Силуэты всадников — штаба карателей, взмах сабли механической фигуры, залпы картечи один за другим, дым закрывал кадр. Наступала ночь, иная, чем ночь восстания. Рваные облака ползли над полем, клубился туман, обволакивая силуэты трупов, занесенное снегом оружие, падаль, волка, вышедшего на добычу. Медленное движение стелющегося дыма создавало зловещий контраст с неподвижностью мертвого пространства, ощущение гнетущей тишины.
Во времена немого кино мы нередко отчетливо представляли себе звук; чисто звуковой контраст определял и эту сцену. Среди занесенных снегом трупов возникало еле заметное движение: раненый мальчик-барабанщик приподнимался, из последних сил заносил над исковерканным барабаном палочки, выбивая дробь, как бы призывая мертвых к бою. Услышав призыв, шевелился еще один человек: близорукий офицер шарил окровавленными пальцами по снегу, находил раздавленные очки, опять терял сознание. На другом конце поля ползла еще одна фигура, тяжелораненый приподнимался, выпрямлялся один над полем боя — последняя живая душа, подымал руку, как бы желая что-то сказать, и падал мертвым.

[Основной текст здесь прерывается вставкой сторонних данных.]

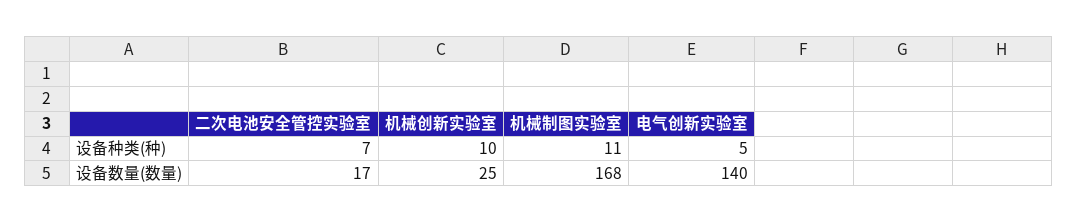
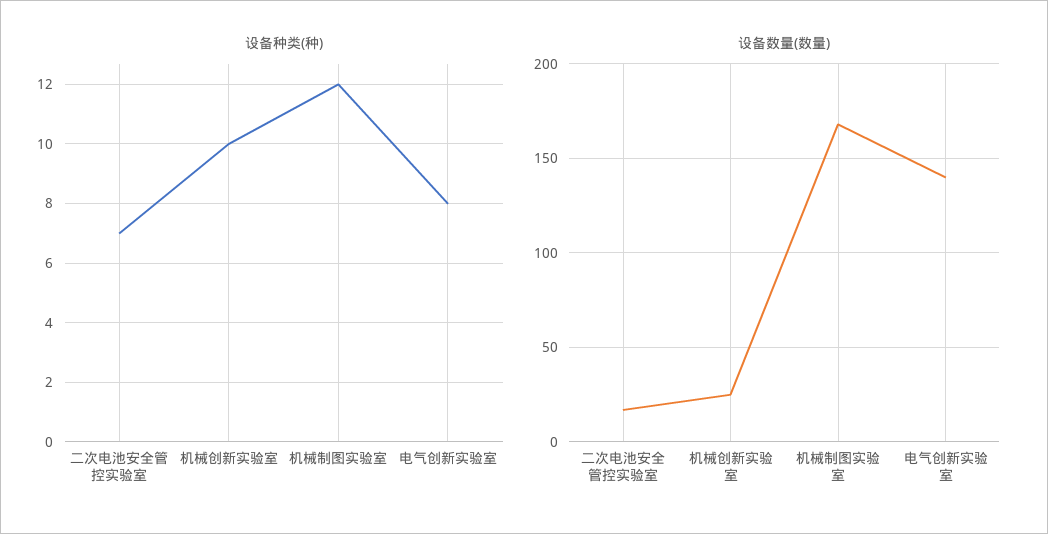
  {
    "设备种类(种)": {
      "二次电池安全管控实验室": 7,
      "机械创新实验室": 10,
-     "机械制图实验室": 11,
+     "机械制图实验室": 12,
-     "电气创新实验室": 5
+     "电气创新实验室": 8
    },
    "设备数量(数量)": {
      "二次电池安全管控实验室": 17,
      "机械创新实验室": 25,
      "机械制图实验室": 168,
      "电气创新实验室": 140
    }
  }

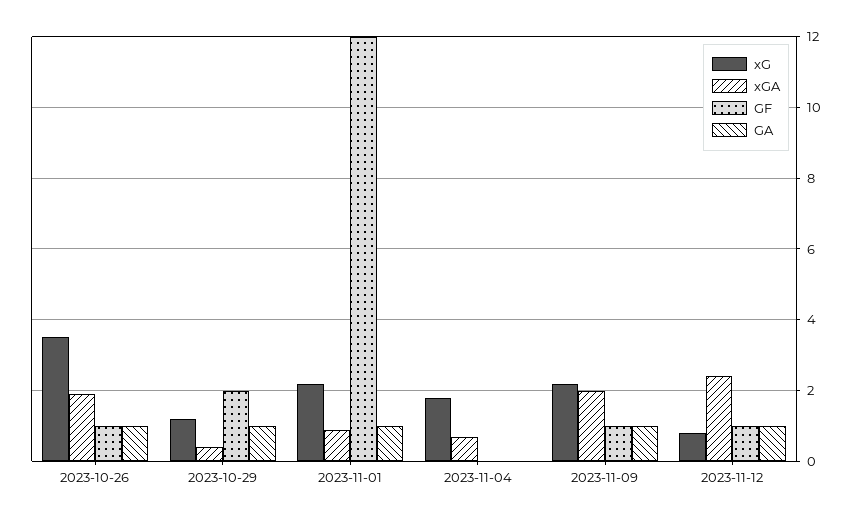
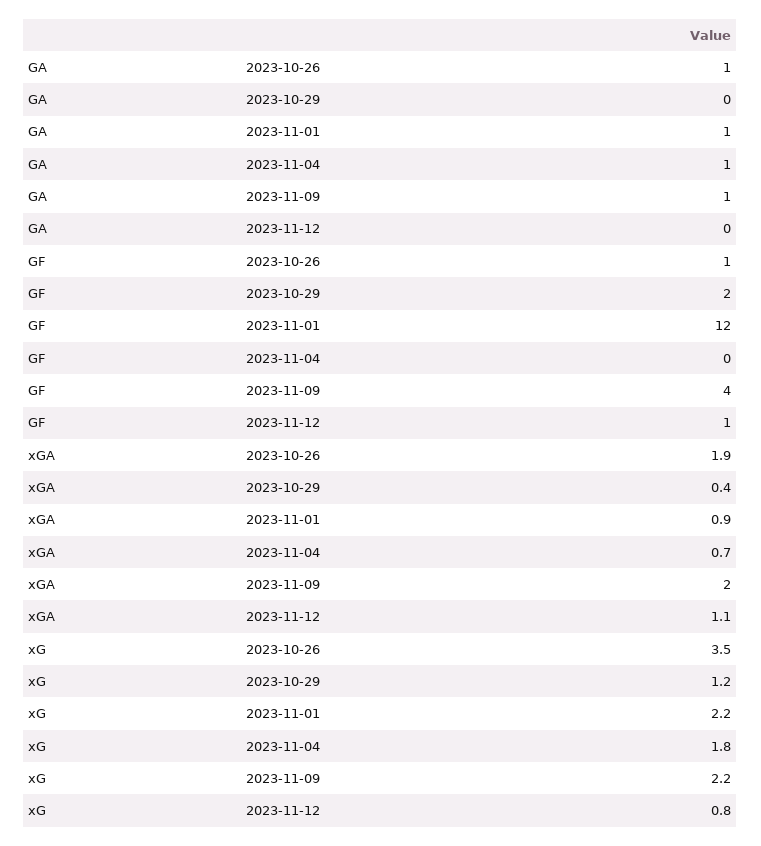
  {
    "xG": {
      "2023-10-26": 3.5,
      "2023-10-29": 1.2,
      "2023-11-01": 2.2,
      "2023-11-04": 1.8,
      "2023-11-09": 2.2,
      "2023-11-12": 0.8
    },
    "xGA": {
      "2023-10-26": 1.9,
      "2023-10-29": 0.4,
      "2023-11-01": 0.9,
      "2023-11-04": 0.7,
      "2023-11-09": 2,
-     "2023-11-12": 2.5
+     "2023-11-12": 1.1
    },
    "GF": {
      "2023-10-26": 1,
      "2023-10-29": 2,
      "2023-11-01": 12,
      "2023-11-04": 0,
-     "2023-11-09": 1,
+     "2023-11-09": 4,
      "2023-11-12": 1
    },
    "GA": {
      "2023-10-26": 1,
-     "2023-10-29": 1,
+     "2023-10-29": 0,
      "2023-11-01": 1,
-     "2023-11-04": 0,
+     "2023-11-04": 1,
      "2023-11-09": 1,
-     "2023-11-12": 1
+     "2023-11-12": 0
    }
  }

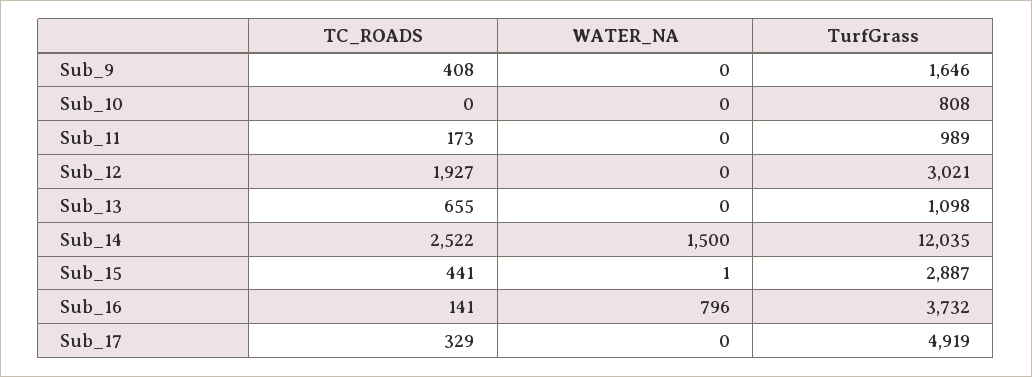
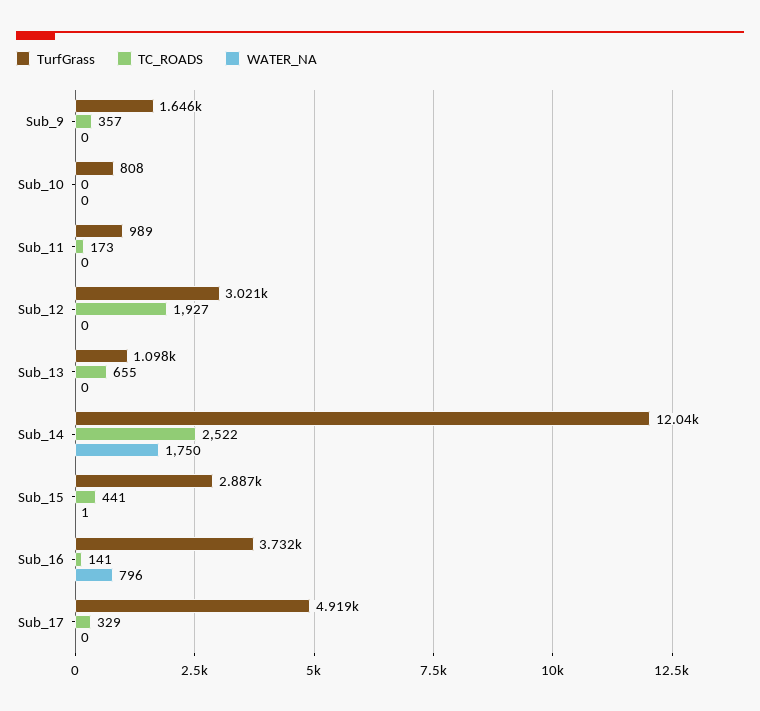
  {
    "TC_ROADS": {
-     "Sub_9": 408,
+     "Sub_9": 357,
      "Sub_10": 0,
      "Sub_11": 173,
      "Sub_12": 1927,
      "Sub_13": 655,
      "Sub_14": 2522,
      "Sub_15": 441,
      "Sub_16": 141,
      "Sub_17": 329
    },
    "WATER_NA": {
      "Sub_9": 0,
      "Sub_10": 0,
      "Sub_11": 0,
      "Sub_12": 0,
      "Sub_13": 0,
-     "Sub_14": 1500,
+     "Sub_14": 1750,
      "Sub_15": 1,
      "Sub_16": 796,
      "Sub_17": 0
    },
    "TurfGrass": {
      "Sub_9": 1646,
      "Sub_10": 808,
      "Sub_11": 989,
      "Sub_12": 3021,
      "Sub_13": 1098,
      "Sub_14": 12035,
      "Sub_15": 2887,
      "Sub_16": 3732,
      "Sub_17": 4919
    }
  }

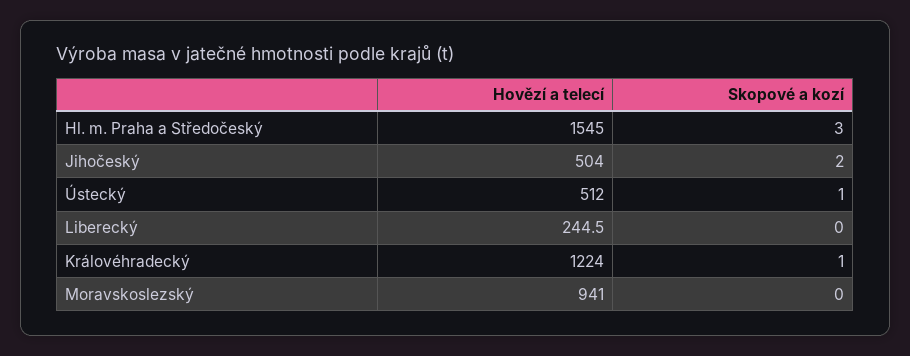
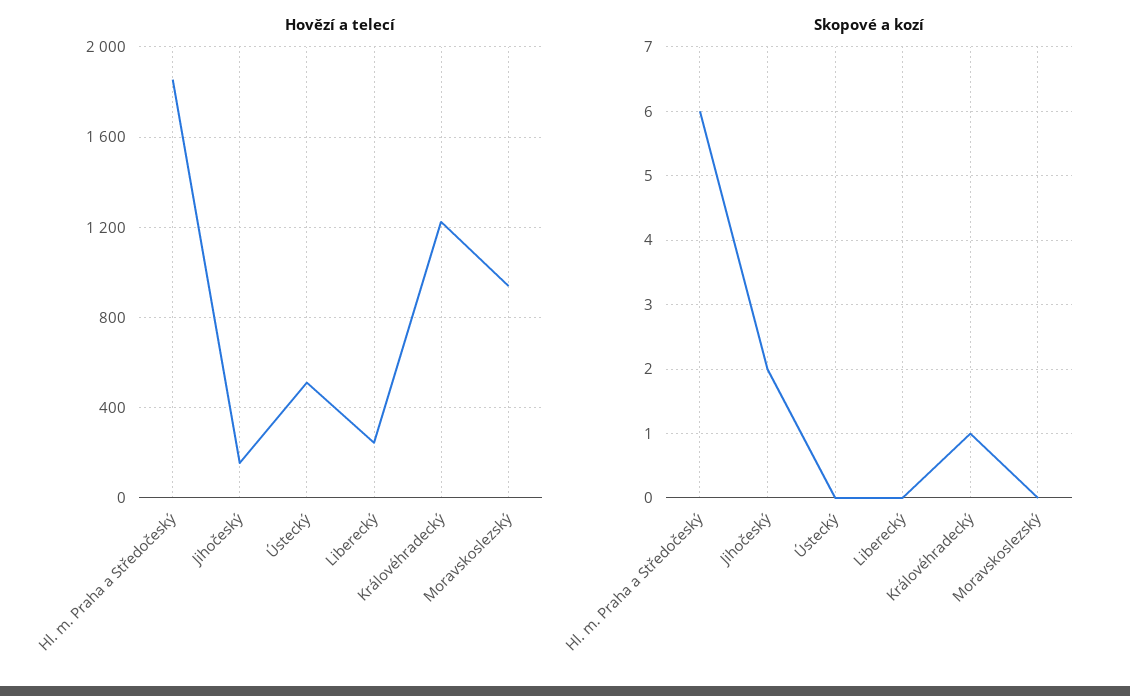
  {
    "Hovězí a telecí": {
-     "Hl. m. Praha a Středočeský": 1545,
+     "Hl. m. Praha a Středočeský": 1850,
-     "Jihočeský": 504,
+     "Jihočeský": 150,
      "Ústecký": 512,
      "Liberecký": 244.5,
      "Královéhradecký": 1224,
      "Moravskoslezský": 941
    },
    "Skopové a kozí": {
-     "Hl. m. Praha a Středočeský": 3,
+     "Hl. m. Praha a Středočeský": 6,
      "Jihočeský": 2,
-     "Ústecký": 1,
+     "Ústecký": 0,
      "Liberecký": 0,
      "Královéhradecký": 1,
      "Moravskoslezský": 0
    }
  }

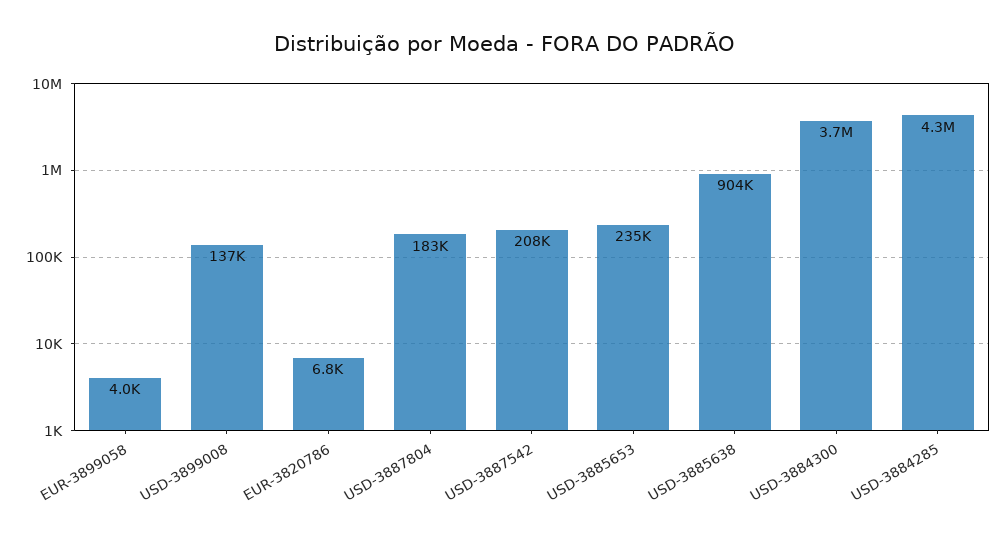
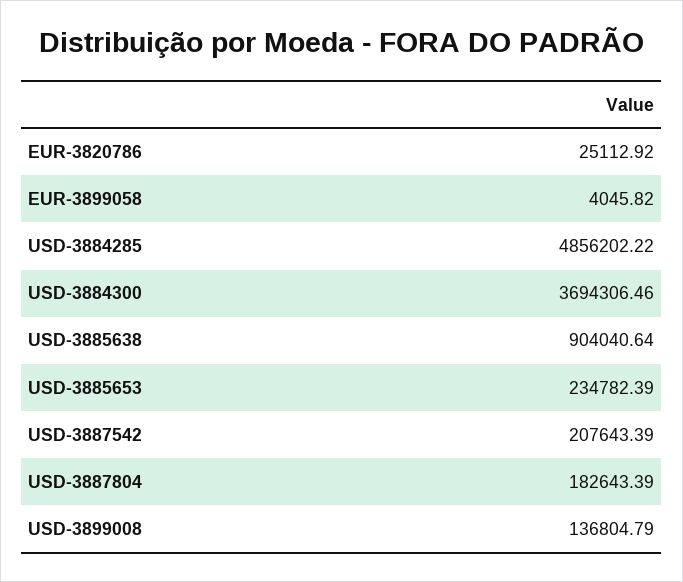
  {
    "EUR-3899058": 4045.82,
    "USD-3899008": 136804.79,
-   "EUR-3820786": 6800,
+   "EUR-3820786": 25112.92,
    "USD-3887804": 182643.39,
    "USD-3887542": 207643.39,
    "USD-3885653": 234782.39,
    "USD-3885638": 904040.64,
    "USD-3884300": 3694306.46,
-   "USD-3884285": 4300000
+   "USD-3884285": 4856202.22
  }

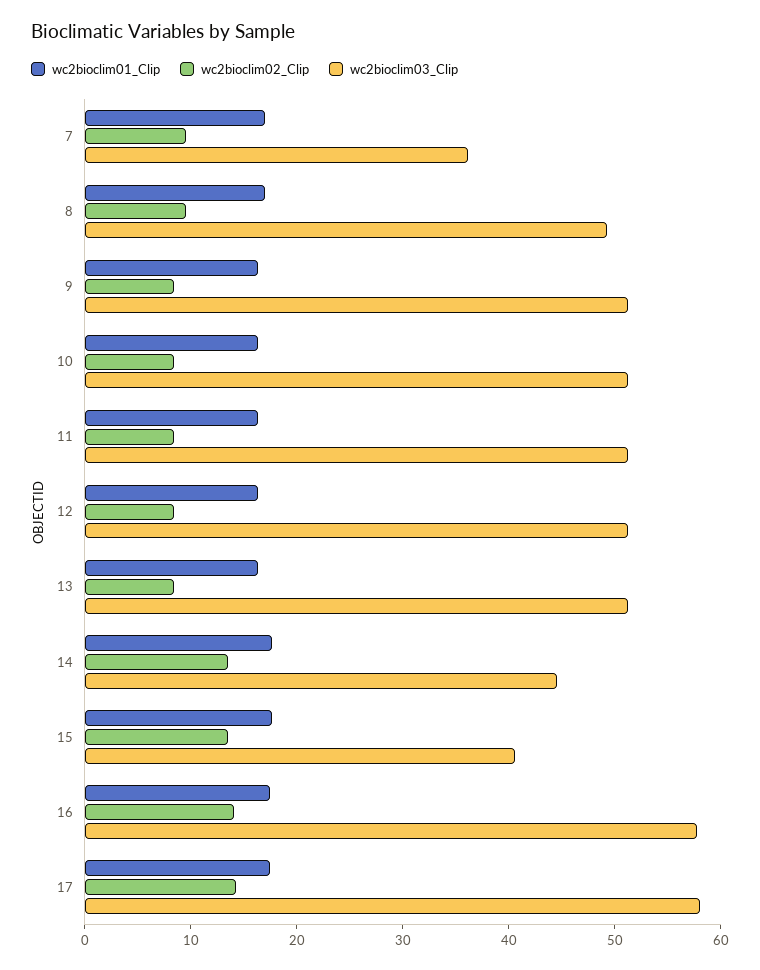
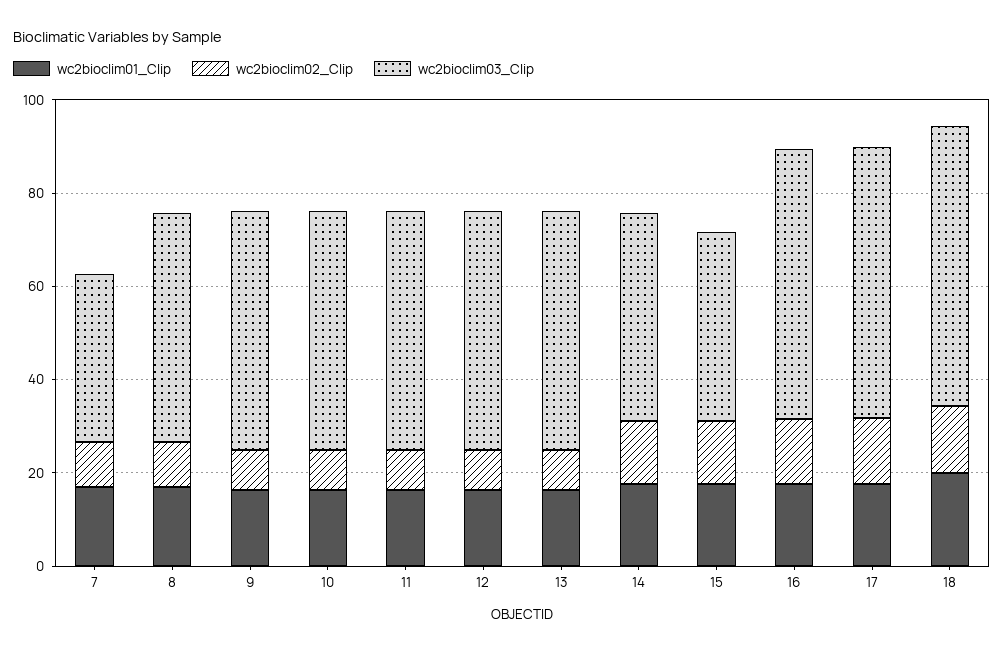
  {
    "wc2bioclim01_Clip": {
      "7": 18,
      "8": 18,
      "9": 16,
      "10": 16,
      "11": 16,
      "12": 16,
      "13": 16,
      "14": 18,
      "15": 18,
      "16": 18,
-     "17": 18
+     "17": 18,
+     "18": 20
    },
    "wc2bioclim02_Clip": {
      "7": 10,
      "8": 10,
      "9": 8,
      "10": 8,
      "11": 8,
      "12": 8,
      "13": 8,
      "14": 14,
      "15": 14,
      "16": 14,
-     "17": 14
+     "17": 14,
+     "18": 15
    },
    "wc2bioclim03_Clip": {
      "7": 36,
      "8": 50,
      "9": 52,
      "10": 52,
      "11": 52,
      "12": 52,
      "13": 52,
      "14": 44,
      "15": 40,
      "16": 58,
-     "17": 58
+     "17": 58,
+     "18": 60
    }
  }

На «СВД» закончилась наша общая работа с Тыняновым. Однако влияние его на наши фильмы сказывалось и дальше. Задумывая «Юность Максима», мы вспоминали его любовь к подлинным документам, невыдуманным историям. Работая над шекспировскими постановками, я не раз перечитывал его романы и повести.
Думаю, что и «Гамлета» мне было бы ставить гораздо труднее, если бы много лет назад я не работал и не дружил с Тыняновым. Пожатие его дружеской руки помогает мне всю жизнь.